What are your go-to sources for transportation research?

Since rural transit is a specialized field, I always tap my own library database first.  Then onto NTL Rosa-P, and the TRB TRID Library, the Rural Road Safety LibraryU.S. Dot’s ITS DataHub, BTS Research Hub, and the databases available through the Massachusetts Library System to member libraries.  I also maintain a Find Anything Toolkit, which has a list of alternative search engines for when you need to search the web.

 

How do you create magnificent literature searches?

I’ve developed a Customer Relationship Management (CRM) portal with our IS department, which lets me quickly find previous searches I’ve completed on the same or similar topics so I don’t have to “reinvent the wheel.”  While the library intakes reference questions through chat, email, web-form, and phone calls, I always feel an old-fashioned reference interview is the best way to find out what the patron needs.  I like to include brief abstracts or excerpts from sources that pinpoint the topic – for example, if someone is looking for approaches to fund specialized transportation, I would send them a list of state management plans, research synopses, etc., with synthesized abstracts about the best practices from each resource.  I also include a link to a customer satisfaction survey when I complete a literature search.  There are questions about which resource was the most helpful and least helpful, which helps me plan for future literature searches with the most relevant results to my user groups. 

 

Do you belong to any professional organizations?

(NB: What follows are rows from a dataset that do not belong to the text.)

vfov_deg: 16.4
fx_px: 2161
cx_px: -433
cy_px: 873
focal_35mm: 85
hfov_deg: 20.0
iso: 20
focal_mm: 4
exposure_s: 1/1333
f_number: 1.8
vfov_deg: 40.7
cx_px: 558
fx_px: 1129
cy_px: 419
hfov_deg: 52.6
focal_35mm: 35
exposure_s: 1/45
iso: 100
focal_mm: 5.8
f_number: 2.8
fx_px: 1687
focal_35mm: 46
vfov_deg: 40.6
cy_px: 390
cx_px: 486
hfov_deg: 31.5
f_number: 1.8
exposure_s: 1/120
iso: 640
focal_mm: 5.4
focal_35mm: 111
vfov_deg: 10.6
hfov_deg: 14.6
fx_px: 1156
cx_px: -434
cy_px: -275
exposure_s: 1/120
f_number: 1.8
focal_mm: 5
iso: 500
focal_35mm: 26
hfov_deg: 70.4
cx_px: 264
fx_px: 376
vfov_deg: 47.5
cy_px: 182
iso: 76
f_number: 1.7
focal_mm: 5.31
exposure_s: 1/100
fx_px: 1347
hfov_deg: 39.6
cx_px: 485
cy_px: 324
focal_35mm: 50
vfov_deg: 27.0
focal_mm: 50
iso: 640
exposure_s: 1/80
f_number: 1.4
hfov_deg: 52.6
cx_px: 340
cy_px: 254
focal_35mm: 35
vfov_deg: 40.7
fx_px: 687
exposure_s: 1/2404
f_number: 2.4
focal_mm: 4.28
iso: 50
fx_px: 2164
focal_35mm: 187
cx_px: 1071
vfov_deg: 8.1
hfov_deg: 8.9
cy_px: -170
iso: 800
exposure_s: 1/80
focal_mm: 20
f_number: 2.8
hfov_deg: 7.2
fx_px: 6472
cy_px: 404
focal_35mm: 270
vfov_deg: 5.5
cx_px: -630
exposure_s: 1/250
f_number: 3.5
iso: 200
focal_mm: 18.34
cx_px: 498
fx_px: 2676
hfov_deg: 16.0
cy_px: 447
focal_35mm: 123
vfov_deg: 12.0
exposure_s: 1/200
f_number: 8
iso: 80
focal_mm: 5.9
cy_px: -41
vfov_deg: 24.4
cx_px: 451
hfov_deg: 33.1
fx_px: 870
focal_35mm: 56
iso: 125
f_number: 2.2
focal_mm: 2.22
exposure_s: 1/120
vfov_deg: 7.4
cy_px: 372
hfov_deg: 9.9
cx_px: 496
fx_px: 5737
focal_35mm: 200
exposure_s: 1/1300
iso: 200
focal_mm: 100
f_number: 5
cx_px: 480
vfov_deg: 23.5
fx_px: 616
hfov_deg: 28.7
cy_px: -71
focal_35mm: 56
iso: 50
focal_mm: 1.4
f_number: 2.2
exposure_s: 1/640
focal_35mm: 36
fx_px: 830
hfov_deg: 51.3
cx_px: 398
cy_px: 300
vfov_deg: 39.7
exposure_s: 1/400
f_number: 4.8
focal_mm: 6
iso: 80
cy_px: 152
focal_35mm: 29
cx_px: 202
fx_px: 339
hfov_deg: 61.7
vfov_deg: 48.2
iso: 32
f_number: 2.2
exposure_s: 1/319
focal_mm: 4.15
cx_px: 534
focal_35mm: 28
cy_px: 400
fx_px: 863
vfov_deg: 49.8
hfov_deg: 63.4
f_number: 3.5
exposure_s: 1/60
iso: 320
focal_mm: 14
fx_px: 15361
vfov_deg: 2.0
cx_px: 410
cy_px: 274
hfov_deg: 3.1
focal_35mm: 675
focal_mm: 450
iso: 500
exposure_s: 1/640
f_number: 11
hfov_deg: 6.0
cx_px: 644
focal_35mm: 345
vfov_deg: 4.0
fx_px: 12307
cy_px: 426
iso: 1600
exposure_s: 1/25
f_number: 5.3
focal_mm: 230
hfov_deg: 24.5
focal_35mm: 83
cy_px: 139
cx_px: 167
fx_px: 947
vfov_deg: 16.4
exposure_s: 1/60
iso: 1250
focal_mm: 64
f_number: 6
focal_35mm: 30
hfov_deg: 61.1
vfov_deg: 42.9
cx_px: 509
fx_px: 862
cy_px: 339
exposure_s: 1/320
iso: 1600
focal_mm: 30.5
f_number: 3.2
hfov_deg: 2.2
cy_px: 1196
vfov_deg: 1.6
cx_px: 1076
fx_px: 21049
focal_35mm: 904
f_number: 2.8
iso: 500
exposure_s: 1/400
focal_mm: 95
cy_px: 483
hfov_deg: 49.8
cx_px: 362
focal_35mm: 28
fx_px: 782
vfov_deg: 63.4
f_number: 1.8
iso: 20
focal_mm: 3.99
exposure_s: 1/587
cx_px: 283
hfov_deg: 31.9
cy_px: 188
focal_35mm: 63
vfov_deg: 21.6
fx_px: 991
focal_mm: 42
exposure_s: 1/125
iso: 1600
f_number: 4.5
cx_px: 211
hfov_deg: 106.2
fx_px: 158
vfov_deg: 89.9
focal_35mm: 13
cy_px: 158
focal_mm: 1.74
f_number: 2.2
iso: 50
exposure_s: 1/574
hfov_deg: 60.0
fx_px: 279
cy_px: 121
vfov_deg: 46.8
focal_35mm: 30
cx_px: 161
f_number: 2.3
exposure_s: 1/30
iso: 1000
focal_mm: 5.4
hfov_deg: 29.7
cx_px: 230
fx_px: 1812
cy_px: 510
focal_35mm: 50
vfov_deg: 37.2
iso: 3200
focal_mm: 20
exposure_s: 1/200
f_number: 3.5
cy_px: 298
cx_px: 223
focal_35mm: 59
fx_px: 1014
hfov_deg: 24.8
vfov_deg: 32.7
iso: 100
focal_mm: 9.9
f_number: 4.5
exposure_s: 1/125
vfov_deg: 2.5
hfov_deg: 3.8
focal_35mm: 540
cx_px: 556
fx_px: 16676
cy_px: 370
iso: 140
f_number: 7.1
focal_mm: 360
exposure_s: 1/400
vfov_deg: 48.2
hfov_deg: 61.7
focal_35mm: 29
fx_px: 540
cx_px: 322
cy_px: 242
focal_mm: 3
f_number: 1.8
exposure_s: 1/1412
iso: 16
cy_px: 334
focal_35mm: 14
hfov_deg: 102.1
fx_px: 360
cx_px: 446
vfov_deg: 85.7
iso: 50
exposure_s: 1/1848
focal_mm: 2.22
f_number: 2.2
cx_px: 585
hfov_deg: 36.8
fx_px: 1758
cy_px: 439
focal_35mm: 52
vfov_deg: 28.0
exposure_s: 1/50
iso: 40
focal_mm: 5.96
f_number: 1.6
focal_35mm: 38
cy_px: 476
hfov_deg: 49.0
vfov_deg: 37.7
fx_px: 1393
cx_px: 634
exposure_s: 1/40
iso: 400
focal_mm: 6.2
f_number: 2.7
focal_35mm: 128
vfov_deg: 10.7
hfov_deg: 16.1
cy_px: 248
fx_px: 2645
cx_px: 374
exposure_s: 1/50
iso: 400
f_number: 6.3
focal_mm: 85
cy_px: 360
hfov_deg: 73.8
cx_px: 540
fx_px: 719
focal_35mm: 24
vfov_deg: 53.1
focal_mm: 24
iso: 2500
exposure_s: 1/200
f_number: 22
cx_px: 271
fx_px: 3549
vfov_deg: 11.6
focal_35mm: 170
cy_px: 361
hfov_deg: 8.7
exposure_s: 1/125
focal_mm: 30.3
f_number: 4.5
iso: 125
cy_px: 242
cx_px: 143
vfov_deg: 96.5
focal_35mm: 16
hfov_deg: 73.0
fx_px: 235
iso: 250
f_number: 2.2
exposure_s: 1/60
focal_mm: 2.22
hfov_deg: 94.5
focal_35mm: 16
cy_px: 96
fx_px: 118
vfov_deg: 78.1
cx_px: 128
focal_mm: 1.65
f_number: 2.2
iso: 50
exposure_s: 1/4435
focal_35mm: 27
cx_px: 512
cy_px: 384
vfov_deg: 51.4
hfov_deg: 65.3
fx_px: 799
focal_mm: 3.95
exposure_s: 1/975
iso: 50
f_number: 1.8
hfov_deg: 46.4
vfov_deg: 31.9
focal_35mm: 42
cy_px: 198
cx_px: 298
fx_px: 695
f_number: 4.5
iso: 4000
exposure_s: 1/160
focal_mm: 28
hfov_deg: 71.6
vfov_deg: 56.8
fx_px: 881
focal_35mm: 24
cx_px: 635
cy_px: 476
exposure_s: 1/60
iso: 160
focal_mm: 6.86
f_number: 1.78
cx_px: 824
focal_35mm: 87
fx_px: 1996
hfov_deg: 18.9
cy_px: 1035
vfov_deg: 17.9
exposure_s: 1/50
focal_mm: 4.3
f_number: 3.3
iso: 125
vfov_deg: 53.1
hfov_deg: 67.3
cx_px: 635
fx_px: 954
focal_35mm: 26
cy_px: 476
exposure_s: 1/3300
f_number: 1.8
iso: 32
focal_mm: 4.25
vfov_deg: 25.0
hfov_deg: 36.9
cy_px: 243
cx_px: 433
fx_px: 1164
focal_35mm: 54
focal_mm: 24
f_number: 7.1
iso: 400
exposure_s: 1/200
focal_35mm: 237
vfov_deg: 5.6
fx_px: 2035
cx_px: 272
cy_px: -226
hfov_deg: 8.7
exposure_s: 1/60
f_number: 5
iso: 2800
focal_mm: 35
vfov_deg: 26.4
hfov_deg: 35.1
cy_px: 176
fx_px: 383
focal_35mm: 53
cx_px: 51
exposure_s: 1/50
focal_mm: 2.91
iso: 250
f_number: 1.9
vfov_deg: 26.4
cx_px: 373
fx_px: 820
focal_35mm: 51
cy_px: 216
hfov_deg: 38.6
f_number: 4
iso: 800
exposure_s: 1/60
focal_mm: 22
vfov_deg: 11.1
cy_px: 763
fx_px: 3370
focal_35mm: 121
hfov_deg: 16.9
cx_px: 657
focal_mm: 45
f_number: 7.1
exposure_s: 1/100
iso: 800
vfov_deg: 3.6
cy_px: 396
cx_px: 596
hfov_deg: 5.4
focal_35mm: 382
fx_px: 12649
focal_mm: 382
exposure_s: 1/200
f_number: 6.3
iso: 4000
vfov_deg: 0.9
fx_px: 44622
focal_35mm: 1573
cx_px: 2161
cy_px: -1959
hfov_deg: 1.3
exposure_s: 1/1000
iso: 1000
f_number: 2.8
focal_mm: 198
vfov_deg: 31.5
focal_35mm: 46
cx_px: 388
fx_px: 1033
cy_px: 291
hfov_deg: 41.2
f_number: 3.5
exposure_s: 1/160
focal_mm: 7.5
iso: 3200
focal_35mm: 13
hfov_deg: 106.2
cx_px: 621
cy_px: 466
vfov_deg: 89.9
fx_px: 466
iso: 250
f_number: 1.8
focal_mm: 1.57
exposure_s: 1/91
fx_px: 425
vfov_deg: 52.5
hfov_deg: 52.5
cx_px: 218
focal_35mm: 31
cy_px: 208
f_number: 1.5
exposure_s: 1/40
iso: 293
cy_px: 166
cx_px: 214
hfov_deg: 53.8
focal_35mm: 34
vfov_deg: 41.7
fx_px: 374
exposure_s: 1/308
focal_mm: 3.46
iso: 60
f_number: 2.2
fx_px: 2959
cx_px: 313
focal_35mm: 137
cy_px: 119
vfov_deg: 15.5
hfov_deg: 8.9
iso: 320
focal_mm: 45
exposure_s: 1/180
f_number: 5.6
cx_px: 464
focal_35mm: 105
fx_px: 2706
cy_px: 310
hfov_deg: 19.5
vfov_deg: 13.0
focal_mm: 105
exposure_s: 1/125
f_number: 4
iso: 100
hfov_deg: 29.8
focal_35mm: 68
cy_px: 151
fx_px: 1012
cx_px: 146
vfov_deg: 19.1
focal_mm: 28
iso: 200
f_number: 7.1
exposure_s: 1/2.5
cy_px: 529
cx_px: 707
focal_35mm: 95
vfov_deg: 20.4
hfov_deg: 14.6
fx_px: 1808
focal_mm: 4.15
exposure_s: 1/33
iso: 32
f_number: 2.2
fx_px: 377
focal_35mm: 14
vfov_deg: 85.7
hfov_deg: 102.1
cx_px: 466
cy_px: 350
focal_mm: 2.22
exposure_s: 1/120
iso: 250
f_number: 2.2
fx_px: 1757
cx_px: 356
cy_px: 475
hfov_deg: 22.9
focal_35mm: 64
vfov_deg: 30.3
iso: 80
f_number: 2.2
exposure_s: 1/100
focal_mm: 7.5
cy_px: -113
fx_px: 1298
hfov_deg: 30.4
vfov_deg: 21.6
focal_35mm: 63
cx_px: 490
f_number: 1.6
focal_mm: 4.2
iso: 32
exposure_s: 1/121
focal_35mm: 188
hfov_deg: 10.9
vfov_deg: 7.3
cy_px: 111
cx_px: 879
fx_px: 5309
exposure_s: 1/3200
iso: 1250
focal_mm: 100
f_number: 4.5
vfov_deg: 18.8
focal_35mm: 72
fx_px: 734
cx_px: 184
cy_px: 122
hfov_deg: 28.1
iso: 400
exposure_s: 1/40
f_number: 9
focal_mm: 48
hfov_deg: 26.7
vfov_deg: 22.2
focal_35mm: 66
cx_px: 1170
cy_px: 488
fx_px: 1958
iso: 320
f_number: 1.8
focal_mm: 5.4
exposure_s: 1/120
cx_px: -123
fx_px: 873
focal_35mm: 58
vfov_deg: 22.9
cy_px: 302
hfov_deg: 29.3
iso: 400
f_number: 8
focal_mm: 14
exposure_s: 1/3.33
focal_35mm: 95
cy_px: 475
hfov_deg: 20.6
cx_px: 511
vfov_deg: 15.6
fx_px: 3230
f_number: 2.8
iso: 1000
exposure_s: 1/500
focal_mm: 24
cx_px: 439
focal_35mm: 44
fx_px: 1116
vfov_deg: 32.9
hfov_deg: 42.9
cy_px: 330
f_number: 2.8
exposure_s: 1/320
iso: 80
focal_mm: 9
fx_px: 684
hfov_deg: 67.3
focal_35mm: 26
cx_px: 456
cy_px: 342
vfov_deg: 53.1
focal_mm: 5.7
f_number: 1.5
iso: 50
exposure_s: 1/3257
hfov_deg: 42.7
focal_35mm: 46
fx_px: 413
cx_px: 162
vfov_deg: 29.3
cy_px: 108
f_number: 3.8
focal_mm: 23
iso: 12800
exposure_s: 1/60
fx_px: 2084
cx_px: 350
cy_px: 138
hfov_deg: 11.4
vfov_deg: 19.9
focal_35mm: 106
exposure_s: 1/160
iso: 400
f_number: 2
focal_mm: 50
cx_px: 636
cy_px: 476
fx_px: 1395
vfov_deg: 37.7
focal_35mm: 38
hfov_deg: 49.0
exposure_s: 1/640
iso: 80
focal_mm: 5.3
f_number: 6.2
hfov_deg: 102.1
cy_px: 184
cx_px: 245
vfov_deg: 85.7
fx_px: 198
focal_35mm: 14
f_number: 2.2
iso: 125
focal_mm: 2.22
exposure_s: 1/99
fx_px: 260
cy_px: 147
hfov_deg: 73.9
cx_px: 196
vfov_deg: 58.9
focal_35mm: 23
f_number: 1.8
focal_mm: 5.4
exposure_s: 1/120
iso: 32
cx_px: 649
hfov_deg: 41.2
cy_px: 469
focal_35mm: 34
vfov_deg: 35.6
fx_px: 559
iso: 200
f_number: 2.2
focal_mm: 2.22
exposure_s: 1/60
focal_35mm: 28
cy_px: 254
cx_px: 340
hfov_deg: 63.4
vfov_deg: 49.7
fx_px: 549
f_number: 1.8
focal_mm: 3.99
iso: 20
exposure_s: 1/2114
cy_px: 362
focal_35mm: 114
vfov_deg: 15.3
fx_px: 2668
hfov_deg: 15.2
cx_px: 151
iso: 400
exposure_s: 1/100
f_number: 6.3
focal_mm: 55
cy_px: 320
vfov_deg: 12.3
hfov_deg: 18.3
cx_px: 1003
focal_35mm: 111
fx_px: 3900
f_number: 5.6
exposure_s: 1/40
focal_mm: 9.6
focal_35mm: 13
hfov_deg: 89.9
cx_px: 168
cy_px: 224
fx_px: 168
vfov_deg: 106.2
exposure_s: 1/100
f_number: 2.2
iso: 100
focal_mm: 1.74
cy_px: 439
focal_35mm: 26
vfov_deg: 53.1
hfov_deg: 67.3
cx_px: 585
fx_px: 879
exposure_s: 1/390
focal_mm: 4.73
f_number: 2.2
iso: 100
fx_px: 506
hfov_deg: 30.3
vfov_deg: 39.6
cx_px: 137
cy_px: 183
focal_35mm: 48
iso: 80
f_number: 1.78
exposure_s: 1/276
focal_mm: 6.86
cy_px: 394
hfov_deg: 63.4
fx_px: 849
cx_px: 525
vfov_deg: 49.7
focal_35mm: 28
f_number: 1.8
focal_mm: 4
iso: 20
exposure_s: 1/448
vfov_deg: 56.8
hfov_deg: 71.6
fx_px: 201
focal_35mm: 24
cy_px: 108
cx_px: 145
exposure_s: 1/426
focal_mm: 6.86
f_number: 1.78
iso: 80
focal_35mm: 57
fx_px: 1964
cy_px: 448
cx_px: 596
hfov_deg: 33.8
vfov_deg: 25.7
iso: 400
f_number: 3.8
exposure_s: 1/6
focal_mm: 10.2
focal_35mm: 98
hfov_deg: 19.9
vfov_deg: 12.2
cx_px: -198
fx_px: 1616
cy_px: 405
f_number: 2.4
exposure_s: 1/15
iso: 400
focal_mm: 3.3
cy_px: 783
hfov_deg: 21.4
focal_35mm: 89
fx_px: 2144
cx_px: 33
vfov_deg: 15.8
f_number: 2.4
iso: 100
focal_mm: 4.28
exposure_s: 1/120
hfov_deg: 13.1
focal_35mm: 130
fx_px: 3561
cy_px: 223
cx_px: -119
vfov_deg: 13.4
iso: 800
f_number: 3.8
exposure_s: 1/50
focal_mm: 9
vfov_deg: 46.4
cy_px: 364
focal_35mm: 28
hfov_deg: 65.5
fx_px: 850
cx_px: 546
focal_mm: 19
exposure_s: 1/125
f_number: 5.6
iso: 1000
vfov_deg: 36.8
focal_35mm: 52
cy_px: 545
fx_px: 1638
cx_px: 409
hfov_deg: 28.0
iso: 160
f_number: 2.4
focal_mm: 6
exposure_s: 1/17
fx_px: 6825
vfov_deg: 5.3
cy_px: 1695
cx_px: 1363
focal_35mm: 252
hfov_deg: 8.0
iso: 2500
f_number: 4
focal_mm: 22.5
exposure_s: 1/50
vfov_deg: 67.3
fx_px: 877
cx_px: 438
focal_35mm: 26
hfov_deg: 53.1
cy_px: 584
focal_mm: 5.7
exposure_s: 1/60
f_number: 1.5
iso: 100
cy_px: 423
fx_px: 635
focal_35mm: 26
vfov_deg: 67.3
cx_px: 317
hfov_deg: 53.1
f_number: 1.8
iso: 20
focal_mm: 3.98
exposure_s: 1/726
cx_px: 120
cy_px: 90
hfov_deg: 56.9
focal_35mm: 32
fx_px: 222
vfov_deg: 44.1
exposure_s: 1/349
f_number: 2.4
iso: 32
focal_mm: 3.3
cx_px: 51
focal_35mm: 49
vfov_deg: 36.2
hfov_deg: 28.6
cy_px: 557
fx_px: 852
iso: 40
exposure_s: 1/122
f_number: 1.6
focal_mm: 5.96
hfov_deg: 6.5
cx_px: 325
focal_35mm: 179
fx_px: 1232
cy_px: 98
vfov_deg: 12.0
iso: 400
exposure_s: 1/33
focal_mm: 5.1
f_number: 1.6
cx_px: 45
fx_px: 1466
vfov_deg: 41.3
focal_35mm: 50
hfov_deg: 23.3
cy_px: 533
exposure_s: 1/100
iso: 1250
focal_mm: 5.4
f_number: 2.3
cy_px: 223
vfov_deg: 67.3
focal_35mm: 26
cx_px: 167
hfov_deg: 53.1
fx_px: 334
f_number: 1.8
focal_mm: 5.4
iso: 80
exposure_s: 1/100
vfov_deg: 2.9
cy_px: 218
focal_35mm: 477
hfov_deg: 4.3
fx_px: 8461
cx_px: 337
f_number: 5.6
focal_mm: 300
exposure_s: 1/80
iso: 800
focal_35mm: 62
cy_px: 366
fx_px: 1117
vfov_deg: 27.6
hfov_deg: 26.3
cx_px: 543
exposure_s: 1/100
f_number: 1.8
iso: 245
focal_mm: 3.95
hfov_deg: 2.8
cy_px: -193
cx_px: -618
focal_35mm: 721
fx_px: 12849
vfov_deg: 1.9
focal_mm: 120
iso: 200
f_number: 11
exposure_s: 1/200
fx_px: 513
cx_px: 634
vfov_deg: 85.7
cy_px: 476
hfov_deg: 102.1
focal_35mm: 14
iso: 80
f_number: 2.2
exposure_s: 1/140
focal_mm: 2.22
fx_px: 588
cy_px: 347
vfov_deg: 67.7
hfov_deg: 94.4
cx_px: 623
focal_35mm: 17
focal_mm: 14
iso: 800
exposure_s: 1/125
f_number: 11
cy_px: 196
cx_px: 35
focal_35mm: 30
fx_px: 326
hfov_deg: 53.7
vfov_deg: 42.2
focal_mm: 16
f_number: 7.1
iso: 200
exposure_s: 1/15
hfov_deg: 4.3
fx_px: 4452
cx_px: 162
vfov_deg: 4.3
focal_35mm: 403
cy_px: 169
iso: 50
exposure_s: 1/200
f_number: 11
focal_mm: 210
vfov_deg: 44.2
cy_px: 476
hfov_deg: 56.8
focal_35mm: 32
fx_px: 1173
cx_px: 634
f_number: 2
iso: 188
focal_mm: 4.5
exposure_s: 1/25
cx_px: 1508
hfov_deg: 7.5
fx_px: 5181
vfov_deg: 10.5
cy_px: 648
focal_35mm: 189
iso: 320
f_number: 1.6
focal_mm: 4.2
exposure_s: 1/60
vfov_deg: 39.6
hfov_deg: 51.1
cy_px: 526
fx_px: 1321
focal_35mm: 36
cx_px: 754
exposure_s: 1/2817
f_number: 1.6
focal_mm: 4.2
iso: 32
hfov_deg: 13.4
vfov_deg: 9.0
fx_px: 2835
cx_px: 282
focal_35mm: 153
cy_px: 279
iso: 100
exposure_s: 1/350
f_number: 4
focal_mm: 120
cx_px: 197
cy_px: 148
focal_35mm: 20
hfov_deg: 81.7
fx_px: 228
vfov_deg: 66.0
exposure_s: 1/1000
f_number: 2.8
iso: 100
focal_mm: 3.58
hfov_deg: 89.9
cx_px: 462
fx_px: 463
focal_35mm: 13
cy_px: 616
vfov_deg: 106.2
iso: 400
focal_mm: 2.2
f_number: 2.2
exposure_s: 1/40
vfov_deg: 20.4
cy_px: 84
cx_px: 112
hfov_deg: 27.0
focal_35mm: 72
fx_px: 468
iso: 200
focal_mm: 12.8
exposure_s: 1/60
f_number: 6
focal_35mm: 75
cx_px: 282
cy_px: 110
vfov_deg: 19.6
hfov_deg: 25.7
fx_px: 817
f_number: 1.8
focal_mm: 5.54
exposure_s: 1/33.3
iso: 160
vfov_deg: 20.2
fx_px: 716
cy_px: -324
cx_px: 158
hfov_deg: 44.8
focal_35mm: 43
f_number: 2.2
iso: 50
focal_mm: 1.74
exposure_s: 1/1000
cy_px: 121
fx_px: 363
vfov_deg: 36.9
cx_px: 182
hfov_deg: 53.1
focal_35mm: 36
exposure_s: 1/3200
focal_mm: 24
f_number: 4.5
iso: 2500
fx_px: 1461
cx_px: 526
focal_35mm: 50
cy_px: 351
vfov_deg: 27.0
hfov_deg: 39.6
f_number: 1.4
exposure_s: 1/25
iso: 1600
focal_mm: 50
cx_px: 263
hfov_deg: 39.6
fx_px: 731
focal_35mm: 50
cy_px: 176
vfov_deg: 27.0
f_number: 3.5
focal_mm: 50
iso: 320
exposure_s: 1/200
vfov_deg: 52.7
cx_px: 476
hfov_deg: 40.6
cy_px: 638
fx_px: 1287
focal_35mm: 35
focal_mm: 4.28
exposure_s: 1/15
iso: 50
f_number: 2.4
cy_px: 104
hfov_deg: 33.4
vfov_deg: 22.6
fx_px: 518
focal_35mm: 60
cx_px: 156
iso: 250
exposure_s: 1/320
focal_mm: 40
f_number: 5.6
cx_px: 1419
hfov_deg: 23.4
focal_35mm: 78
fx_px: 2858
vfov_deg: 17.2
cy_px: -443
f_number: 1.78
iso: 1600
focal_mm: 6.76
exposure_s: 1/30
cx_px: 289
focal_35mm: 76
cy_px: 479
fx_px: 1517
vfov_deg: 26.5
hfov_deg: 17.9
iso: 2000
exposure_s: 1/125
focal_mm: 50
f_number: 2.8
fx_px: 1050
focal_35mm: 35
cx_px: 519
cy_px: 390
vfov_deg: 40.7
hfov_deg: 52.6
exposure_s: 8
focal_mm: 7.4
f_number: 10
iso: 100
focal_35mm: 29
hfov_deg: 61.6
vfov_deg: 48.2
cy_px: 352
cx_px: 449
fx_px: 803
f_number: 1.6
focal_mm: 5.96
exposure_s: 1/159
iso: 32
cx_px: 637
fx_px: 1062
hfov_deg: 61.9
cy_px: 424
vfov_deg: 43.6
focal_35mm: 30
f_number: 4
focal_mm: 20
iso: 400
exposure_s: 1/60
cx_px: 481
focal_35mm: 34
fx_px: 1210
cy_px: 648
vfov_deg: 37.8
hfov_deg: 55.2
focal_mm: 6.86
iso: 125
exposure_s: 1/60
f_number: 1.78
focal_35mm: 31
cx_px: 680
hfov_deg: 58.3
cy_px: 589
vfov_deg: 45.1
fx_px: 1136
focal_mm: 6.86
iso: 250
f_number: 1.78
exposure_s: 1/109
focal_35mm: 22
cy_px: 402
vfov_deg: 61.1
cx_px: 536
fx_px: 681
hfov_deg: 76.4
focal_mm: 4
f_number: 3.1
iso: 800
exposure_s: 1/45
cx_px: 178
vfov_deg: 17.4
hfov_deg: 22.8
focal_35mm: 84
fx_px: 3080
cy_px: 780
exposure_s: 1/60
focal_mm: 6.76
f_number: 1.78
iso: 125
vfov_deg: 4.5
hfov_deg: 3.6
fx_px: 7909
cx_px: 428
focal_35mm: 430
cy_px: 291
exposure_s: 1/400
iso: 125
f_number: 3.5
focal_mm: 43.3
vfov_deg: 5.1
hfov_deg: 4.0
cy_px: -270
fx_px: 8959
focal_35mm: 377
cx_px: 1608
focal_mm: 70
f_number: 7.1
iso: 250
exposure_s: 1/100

In addition to NTKN, I am a member of Special Libraries Association (SLA), TRB Committee on Information and Knowledge Management, Massachusetts Library System, and Massachusetts Health Information Library Network.  While National RTAP is not a professional organization per se, we provide training and technical assistance to rural and tribal transit agencies and State RTAP programs throughout the U.S. and its territories, are governed by an expert review board of State DOT and transit agency leaders, and are one of five of Federal Transit Administration’s (FTA) Technical Assistance Centers, so I am regularly interfacing with transit thought-leaders and disseminating their recommendations.

 

What is your secret weapon?

Time management (I recently gave a webinar on the topic) in conjunction with the ability to take large amounts of information and synthesize it into easy-to-understand summaries (even for topics I have never heard of before).  Give me a 200 page document and I’ll hand back a 1-5 page summary in plain-language within a few days.